**EXTRACTED ENTRIES:**
+++

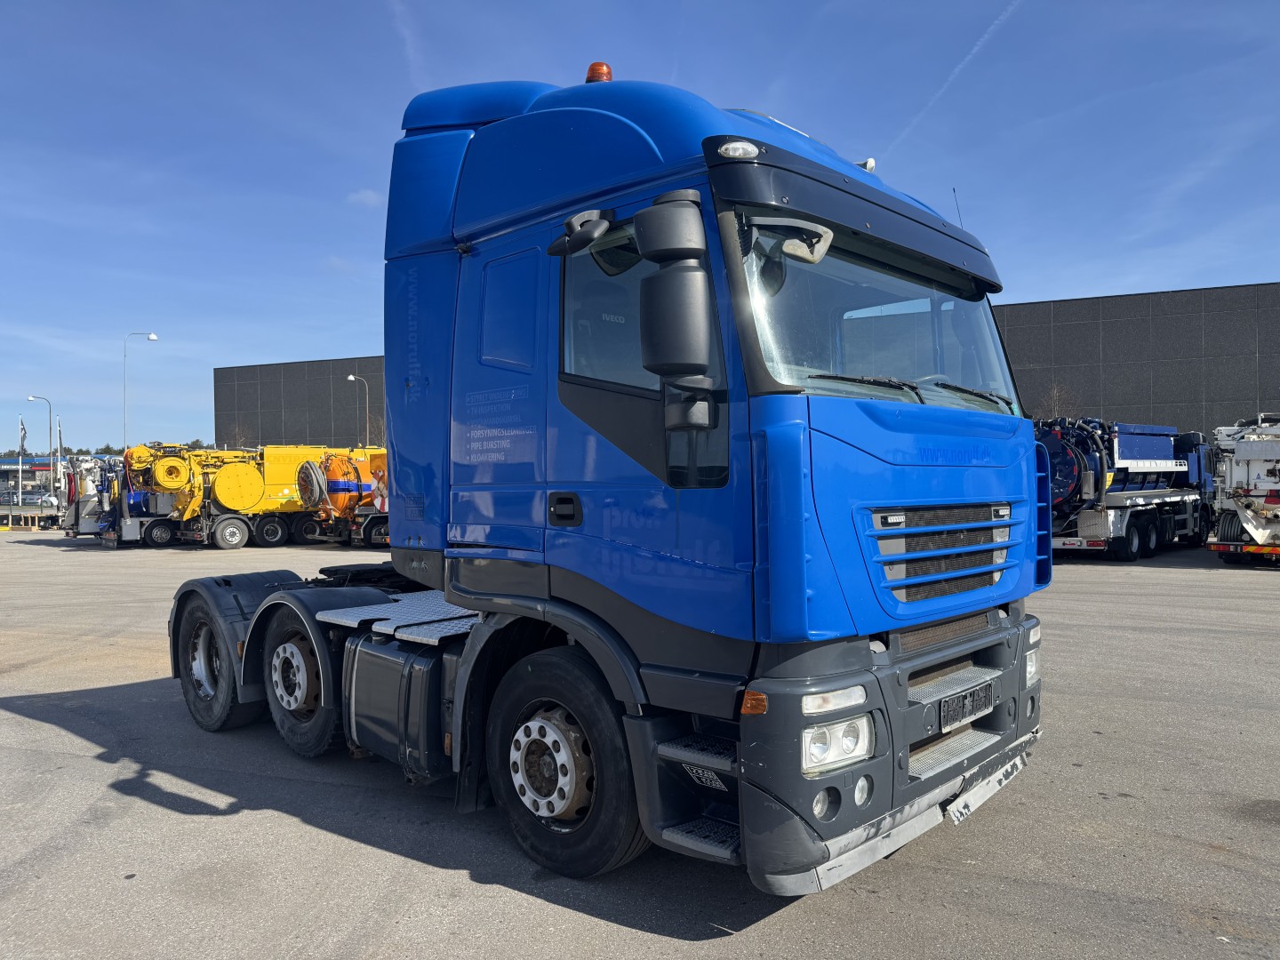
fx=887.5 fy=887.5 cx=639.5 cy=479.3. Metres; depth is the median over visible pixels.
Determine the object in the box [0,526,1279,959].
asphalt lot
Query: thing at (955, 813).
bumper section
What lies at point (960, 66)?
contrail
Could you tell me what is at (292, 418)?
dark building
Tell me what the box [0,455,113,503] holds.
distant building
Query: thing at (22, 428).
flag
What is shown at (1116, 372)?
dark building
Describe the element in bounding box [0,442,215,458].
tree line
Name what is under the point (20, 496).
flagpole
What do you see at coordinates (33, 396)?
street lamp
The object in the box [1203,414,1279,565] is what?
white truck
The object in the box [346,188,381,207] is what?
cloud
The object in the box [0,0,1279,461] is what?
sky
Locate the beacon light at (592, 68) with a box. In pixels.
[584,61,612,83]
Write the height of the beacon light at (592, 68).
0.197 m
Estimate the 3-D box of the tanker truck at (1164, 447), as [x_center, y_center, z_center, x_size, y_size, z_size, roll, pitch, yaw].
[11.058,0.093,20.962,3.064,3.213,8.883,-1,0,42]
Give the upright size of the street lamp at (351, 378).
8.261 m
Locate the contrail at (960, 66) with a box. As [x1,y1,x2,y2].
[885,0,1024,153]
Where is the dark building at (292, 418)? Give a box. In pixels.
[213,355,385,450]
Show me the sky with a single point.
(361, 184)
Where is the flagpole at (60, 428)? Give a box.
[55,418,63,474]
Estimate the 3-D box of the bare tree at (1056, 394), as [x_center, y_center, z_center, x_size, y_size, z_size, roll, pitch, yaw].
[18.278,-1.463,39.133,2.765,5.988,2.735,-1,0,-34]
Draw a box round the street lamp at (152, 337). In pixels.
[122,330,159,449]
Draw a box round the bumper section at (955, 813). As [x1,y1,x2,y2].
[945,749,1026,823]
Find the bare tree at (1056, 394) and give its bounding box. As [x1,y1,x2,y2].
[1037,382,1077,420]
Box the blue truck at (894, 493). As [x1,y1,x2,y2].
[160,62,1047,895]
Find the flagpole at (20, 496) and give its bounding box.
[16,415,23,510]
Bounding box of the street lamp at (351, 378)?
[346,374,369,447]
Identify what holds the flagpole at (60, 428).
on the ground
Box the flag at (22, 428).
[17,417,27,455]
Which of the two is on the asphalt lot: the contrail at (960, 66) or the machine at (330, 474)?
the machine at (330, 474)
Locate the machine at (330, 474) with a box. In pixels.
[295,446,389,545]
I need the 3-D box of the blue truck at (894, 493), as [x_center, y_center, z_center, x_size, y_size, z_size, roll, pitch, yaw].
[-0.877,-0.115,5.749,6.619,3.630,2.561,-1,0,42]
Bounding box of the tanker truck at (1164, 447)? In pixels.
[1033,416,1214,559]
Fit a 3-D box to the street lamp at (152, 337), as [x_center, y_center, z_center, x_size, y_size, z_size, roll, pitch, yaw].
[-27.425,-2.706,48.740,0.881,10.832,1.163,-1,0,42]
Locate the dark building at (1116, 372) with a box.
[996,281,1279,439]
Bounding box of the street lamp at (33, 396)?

+++

**ACTIVITY:**
Please repeat the entries above exactly, leaving out any pictures.

**ANSWER BOX:**
fx=887.5 fy=887.5 cx=639.5 cy=479.3. Metres; depth is the median over visible pixels.
Determine the object in the box [0,526,1279,959].
asphalt lot
Query: thing at (955, 813).
bumper section
What lies at point (960, 66)?
contrail
Could you tell me what is at (292, 418)?
dark building
Tell me what the box [0,455,113,503] holds.
distant building
Query: thing at (22, 428).
flag
What is shown at (1116, 372)?
dark building
Describe the element in bounding box [0,442,215,458].
tree line
Name what is under the point (20, 496).
flagpole
What do you see at coordinates (33, 396)?
street lamp
The object in the box [1203,414,1279,565] is what?
white truck
The object in the box [346,188,381,207] is what?
cloud
The object in the box [0,0,1279,461] is what?
sky
Locate the beacon light at (592, 68) with a box. In pixels.
[584,61,612,83]
Write the height of the beacon light at (592, 68).
0.197 m
Estimate the 3-D box of the tanker truck at (1164, 447), as [x_center, y_center, z_center, x_size, y_size, z_size, roll, pitch, yaw].
[11.058,0.093,20.962,3.064,3.213,8.883,-1,0,42]
Give the upright size of the street lamp at (351, 378).
8.261 m
Locate the contrail at (960, 66) with a box. As [x1,y1,x2,y2].
[885,0,1024,153]
Where is the dark building at (292, 418)? Give a box. In pixels.
[213,355,385,450]
Show me the sky with a single point.
(361, 184)
Where is the flagpole at (60, 428)? Give a box.
[55,418,63,474]
Estimate the 3-D box of the bare tree at (1056, 394), as [x_center, y_center, z_center, x_size, y_size, z_size, roll, pitch, yaw].
[18.278,-1.463,39.133,2.765,5.988,2.735,-1,0,-34]
Draw a box round the street lamp at (152, 337). In pixels.
[122,330,159,449]
Draw a box round the bumper section at (955, 813). As [x1,y1,x2,y2].
[945,749,1026,823]
Find the bare tree at (1056, 394) and give its bounding box. As [x1,y1,x2,y2].
[1037,382,1077,420]
Box the blue truck at (894, 493). As [x1,y1,x2,y2].
[160,62,1047,895]
Find the flagpole at (20, 496) and give its bounding box.
[16,415,23,510]
Bounding box of the street lamp at (351, 378)?
[346,374,369,447]
Identify what holds the flagpole at (60, 428).
on the ground
Box the flag at (22, 428).
[17,417,27,455]
Which of the two is on the asphalt lot: the contrail at (960, 66) or the machine at (330, 474)?
the machine at (330, 474)
Locate the machine at (330, 474) with a box. In pixels.
[295,446,389,545]
I need the 3-D box of the blue truck at (894, 493), as [x_center, y_center, z_center, x_size, y_size, z_size, roll, pitch, yaw].
[-0.877,-0.115,5.749,6.619,3.630,2.561,-1,0,42]
Bounding box of the tanker truck at (1164, 447)? In pixels.
[1033,416,1214,559]
Fit a 3-D box to the street lamp at (152, 337), as [x_center, y_center, z_center, x_size, y_size, z_size, roll, pitch, yaw].
[-27.425,-2.706,48.740,0.881,10.832,1.163,-1,0,42]
Locate the dark building at (1116, 372) with a box.
[996,281,1279,439]
Bounding box of the street lamp at (33, 396)?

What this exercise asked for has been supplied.